Die Deutsche Zentrale für Tourismus (DZT) sieht darin eine stabile Auslandsnachfrage trotz schwieriger Rahmenbedingungen. Nach Angaben der DZT gingen die Flugkapazitäten nach Deutschland im ersten Halbjahr gegenüber dem Vorjahreszeitraum um drei Prozent zurück. Zugleich hätten sich infolge des Nahostkonflikts Kerosin und Kraftstoffe verteuert.

Veränderungen zeigen sich auch beim Buchungsverhalten. Nach Ergebnissen des DZT Travel Industry Expert Panels entscheiden sich Reisende zunehmend kurzfristiger und orientieren sich stärker an Sicherheitsaspekten sowie näher gelegenen Reisezielen. Die DZT sieht darin Chancen für Deutschland als Reiseziel.

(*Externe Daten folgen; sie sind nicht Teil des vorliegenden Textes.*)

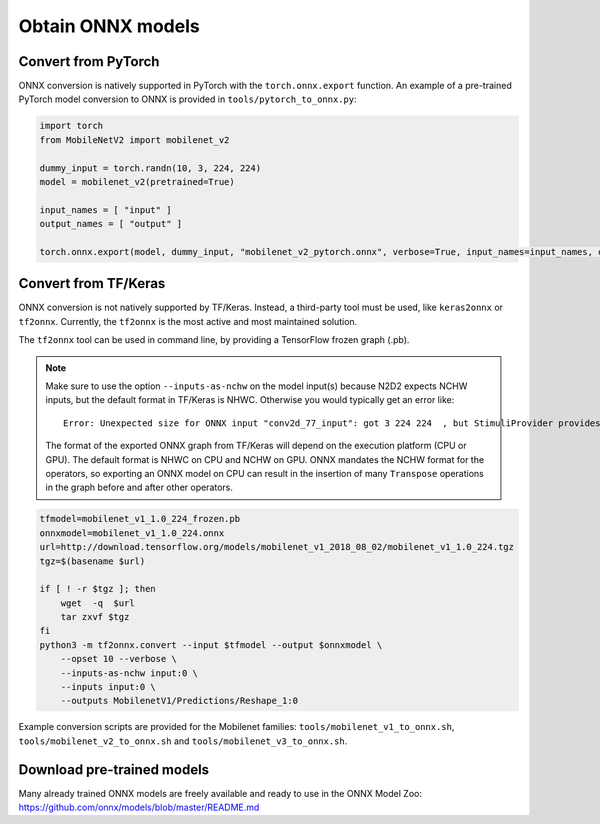 Obtain ONNX models
==================

Convert from PyTorch
--------------------
ONNX conversion is natively supported in PyTorch with the ``torch.onnx.export``
function. An example of a pre-trained PyTorch model conversion to ONNX is 
provided in ``tools/pytorch_to_onnx.py``:

.. code-block:: python

    import torch
    from MobileNetV2 import mobilenet_v2

    dummy_input = torch.randn(10, 3, 224, 224)
    model = mobilenet_v2(pretrained=True)

    input_names = [ "input" ]
    output_names = [ "output" ]

    torch.onnx.export(model, dummy_input, "mobilenet_v2_pytorch.onnx", verbose=True, input_names=input_names, output_names=output_names)


Convert from TF/Keras
---------------------
ONNX conversion is not natively supported by TF/Keras. Instead, a third-party
tool must be used, like ``keras2onnx`` or ``tf2onnx``. Currently, the ``tf2onnx``
is the most active and most maintained solution.

The ``tf2onnx`` tool can be used in command line, by providing a TensorFlow
frozen graph (.pb).

.. Note::

    Make sure to use the option ``--inputs-as-nchw`` on the model input(s)
    because N2D2 expects NCHW inputs, but the default format in TF/Keras is
    NHWC. Otherwise you would typically get an error like:

    ::

        Error: Unexpected size for ONNX input "conv2d_77_input": got 3 224 224  , but StimuliProvider provides 224 224 3

    The format of the exported ONNX graph from TF/Keras will depend on the
    execution platform (CPU or GPU). The default format is NHWC on CPU and
    NCHW on GPU. ONNX mandates the NCHW format for the operators, so exporting
    an ONNX model on CPU can result in the insertion of many ``Transpose`` 
    operations in the graph before and after other operators.


.. code-block:: bash

    tfmodel=mobilenet_v1_1.0_224_frozen.pb
    onnxmodel=mobilenet_v1_1.0_224.onnx
    url=http://download.tensorflow.org/models/mobilenet_v1_2018_08_02/mobilenet_v1_1.0_224.tgz
    tgz=$(basename $url)

    if [ ! -r $tgz ]; then
        wget  -q  $url
        tar zxvf $tgz
    fi
    python3 -m tf2onnx.convert --input $tfmodel --output $onnxmodel \
        --opset 10 --verbose \
        --inputs-as-nchw input:0 \
        --inputs input:0 \
        --outputs MobilenetV1/Predictions/Reshape_1:0

Example conversion scripts are provided for the Mobilenet families:
``tools/mobilenet_v1_to_onnx.sh``, ``tools/mobilenet_v2_to_onnx.sh`` and
``tools/mobilenet_v3_to_onnx.sh``.


Download pre-trained models
---------------------------

Many already trained ONNX models are freely available and ready to use in the
ONNX Model Zoo: https://github.com/onnx/models/blob/master/README.md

Für die zweite Jahreshälfte fällt die Einschätzung der internationalen Reiseindustrie überwiegend positiv aus. In einer vorläufigen Auswertung des aktuellen DZT Travel Industry Expert Panels bewerten 46 Prozent der befragten Entscheider ihr derzeitiges Deutschlandgeschäft positiv. Gegenüber dem vorherigen Quartal entspricht dies einem Anstieg um 21 Prozent. Mit Blick auf die Geschäftsentwicklung in den kommenden sechs Monaten äußern sich 53 Prozent positiv.

Auf eine weiterhin hohe Reisebereitschaft innerhalb Europas deutet auch das „Monitoring Sentiment for Intra-European Travel“ der European Travel Commission (ETC) vom Mai 2026 hin. Demnach planen 81 Prozent der befragten Europäer zwischen Juni und November eine Reise. Der Anteil liegt vier Prozentpunkte über dem Vorjahreswert.